Wordnik got a shout-out from the TED blog shortly after going open beta: “Wittgenstein would love this…”

McKean and several of her Wordnik team cut their teeth at Oxford University Press. She has 17 years of experience as a dictionary editor, was editor in chief of OUP’s American Dictionaries for a while, and then a Consulting Editor. Grant Barrett was Project Editor for the Historical Dictionary of American Slang (he’s also co-host of the radio show A Way With Words), and Orion Montoya, Wordnik’s chief computational lexicographer, worked on the Oxford English Corpus. “It’s a bit funny to go from a place with 400+ years of tradition to a brand-new company where you have to invent the way you do things,” McKean notes, with a tip of the hat to her tech team—Tony Tam, David Wu, Heather Rivers, and Andy Stanberry. “Plus we have a Corpus Librarian, Mary Mark Ockerbloom, and a Corpus Technician, Tim Allen, who help us find our text sources for the examples.”

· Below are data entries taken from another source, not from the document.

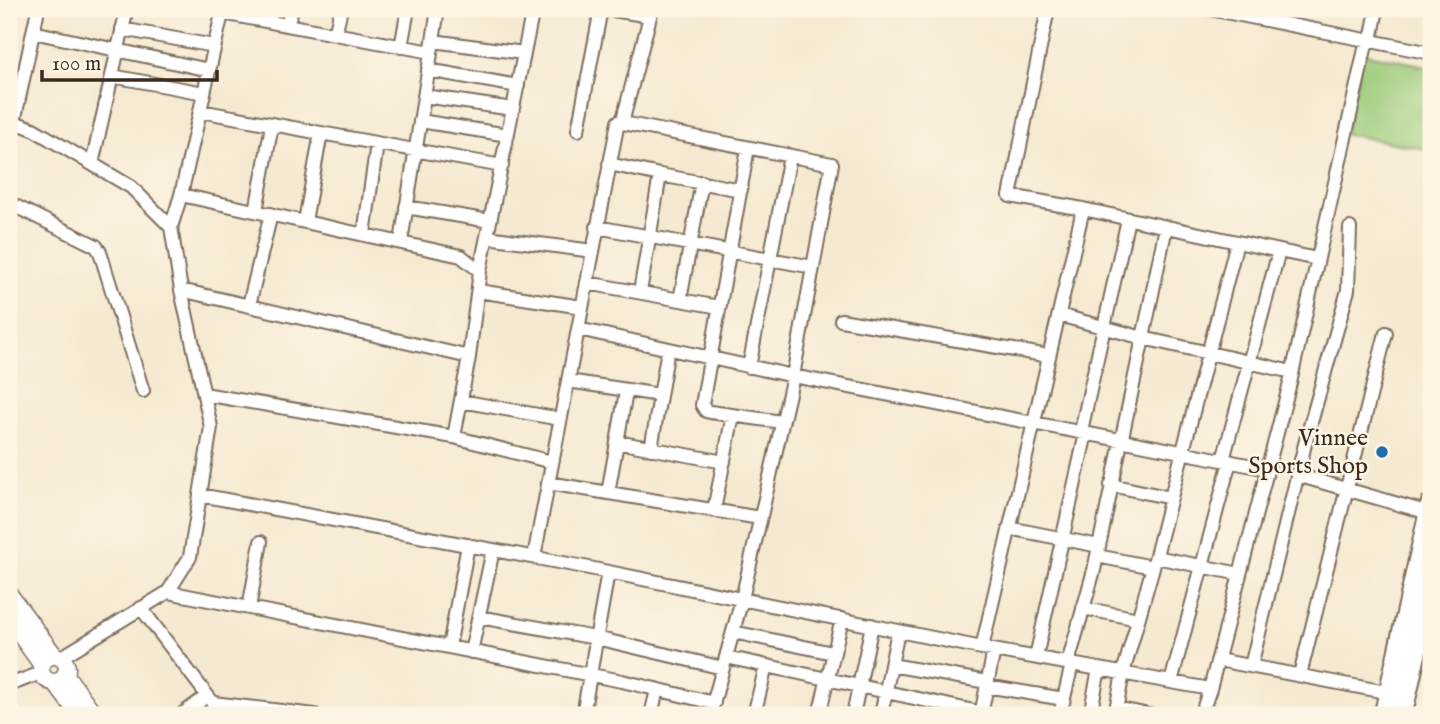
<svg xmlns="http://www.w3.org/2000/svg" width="1440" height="724" font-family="'IM FELL English',serif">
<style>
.green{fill:#9ccb7a;stroke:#6c7a4c;stroke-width:2}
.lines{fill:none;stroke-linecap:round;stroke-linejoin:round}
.minor-casing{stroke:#7c6d5d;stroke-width:16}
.tertiary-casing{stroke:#7c6d5d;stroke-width:19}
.primary-casing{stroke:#7c6d5d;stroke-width:23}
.minor{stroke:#fff;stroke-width:12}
.tertiary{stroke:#fff;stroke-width:16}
.primary{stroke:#fff;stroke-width:19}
.poi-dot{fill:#1f6fb2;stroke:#fcf5e5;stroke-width:2.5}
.labels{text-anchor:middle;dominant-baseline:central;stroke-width:5;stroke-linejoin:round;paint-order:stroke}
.poi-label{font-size:24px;fill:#3b2a1e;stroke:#fcf5e5;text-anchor:end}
</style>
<rect width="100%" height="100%" fill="#fcf5e5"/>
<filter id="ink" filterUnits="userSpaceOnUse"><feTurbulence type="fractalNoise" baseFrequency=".0143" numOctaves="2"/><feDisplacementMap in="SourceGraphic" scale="14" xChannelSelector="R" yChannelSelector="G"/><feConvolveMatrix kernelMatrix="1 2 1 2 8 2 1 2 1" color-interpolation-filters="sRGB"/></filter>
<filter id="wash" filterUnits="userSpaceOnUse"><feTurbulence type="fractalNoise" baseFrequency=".00686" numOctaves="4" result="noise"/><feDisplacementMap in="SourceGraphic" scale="28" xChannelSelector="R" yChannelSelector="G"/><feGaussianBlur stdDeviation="1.57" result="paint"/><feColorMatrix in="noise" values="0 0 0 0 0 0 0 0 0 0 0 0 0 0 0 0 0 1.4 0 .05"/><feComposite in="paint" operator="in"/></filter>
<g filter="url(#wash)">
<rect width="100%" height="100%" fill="#f6e9d1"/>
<path class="green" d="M1363,53L1431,67V150L1345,134Z"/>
</g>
<g filter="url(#ink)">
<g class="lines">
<defs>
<path id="minor" d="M607,9L650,16
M1048,9L1010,196L1083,209L1317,259
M1210,9L1431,53
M222,13L431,52
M287,25L292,9
M122,29L214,46
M33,32L209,70
M335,34L341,9
M433,41L524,53
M1371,41L1377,9
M401,47L408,9
M428,70L518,86
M112,76L204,93
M424,96L513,109
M200,111L502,166
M9,120L33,129L131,187L171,227L181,290L211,427L190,557L168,592L60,658
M420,121L508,135
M14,122L38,9
M622,123L652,9
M578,130L601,9
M748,148L702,405L706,411L710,412L782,422
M92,164L127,9
M609,164L660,175
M181,195L461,256L480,271L469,357L454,437L204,394
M9,203L96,246L100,252L143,391
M406,207L490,221
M256,211L272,125
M305,221L321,133
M171,227L181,195L223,9
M597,227L813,267
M364,234L377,144
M487,237L593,251
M401,242L438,9
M480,271L533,9
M587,283L719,307
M181,290L469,357
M478,291L582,307
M640,292L660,175L741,190
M680,300L702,182
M249,305L271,214
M1059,315L1143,338L1166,227
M841,320L1049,356
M578,329L793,376L1268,469
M749,367L790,156
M568,381L660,395
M461,401L560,419
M1081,431L1128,219
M454,437L552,462
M617,442L724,462
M651,449L668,349
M1223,460L1279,251
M1297,475L1429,513
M548,483L760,518
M1111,485L1171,498
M608,493L626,392
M200,495L579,566L982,648L1210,689L1290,383L1367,40
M714,510L733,415
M1009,528L1099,546
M1097,556L1153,567
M534,557L618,122L832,164L793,376L742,599L710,715
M1156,557L1240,574
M168,592L622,681L714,703
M141,608L213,703L315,715
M249,608L261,542
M1083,608L1138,619
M479,617L596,638L723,668
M733,632L833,653
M449,647L468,545
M982,648L1083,209
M471,652L493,550
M726,657L992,715
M1036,657L1086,433
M1218,660L1396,694
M1068,663L1094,570L1143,338L1292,372
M891,665L987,682
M1251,666L1305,444L1348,290L1350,228
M1300,675L1386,333
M1171,682L1230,461
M9,685L41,673
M986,686L1064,699
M1116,708L1149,715
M181,715L207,696
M583,715L608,572
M651,715L657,690
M754,715L766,666
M819,715L842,619
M853,715L872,625
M881,715L898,631
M981,715L994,650
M1060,715L1072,664
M1090,715L1099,669
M1115,715L1123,673L1153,567L1237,242
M1201,715L1210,689"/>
<path id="tertiary" d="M9,594L55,656
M9,619L41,664
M41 669a13 13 0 1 1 26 0a13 13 0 1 1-26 0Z
M65,674L95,715
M54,682L79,715"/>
<path id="primary" d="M1384,715L1431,504
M1402,715L1431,586"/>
</defs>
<use href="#minor" class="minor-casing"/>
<use href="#tertiary" class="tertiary-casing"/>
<use href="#primary" class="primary-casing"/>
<use href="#minor" class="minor"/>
<use href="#tertiary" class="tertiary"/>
<use href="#primary" class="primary"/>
</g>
</g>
<circle class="poi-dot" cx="1382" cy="452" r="7"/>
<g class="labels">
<g class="poi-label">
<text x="1368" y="438">Vinnee<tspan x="1368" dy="28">Sports Shop</tspan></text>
</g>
</g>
<rect width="1440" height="724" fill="none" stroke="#fcf5e5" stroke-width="35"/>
<path d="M42 70v10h175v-10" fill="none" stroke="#3b2a1e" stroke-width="3.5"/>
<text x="52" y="70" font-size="21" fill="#3b2a1e" stroke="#fcf5e5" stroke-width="5" paint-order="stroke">100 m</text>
</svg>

How does Wordnik “vet” entries? “All the definitions now on Wordnik are from established dictionaries: The American Heritage 4E, the ten-volume Century Dictionary (which we had digitized & tagged), the GNU Cide Dictionary of English (Websters 1913), and Wordnet. We also have two thesauruses, the Rogets II International and Allen’s Synonyms and Antonyms. The example sentences are pulled from everywhere, and sorted so that the most useful sentence we have comes to the top. We’re constantly refining our sorting techniques and adding new data.”

And what kind of interaction are they expecting?

“We hope users will add helpful notes (e.g. ‘I hear this word used mostly in Northern England,’ or ‘This word sound disgusting!’) that we’ll then rank and display according to their usefulness, too. But the fun and easy things for users to do are many—mark a word as a favorite, tag a word (someone’s tagged a bunch of words with ‘theprincessbride’!), and record your own pronunciation for a word.”

Where is Wordnik headed? “My dream is pretty much what it was when I was eight: to have as much information about as many words as possible available to as many people as possible. That’s the perfect dictionary. The best thing is, that we’ll never be done—there will always be new words to discover and describe.”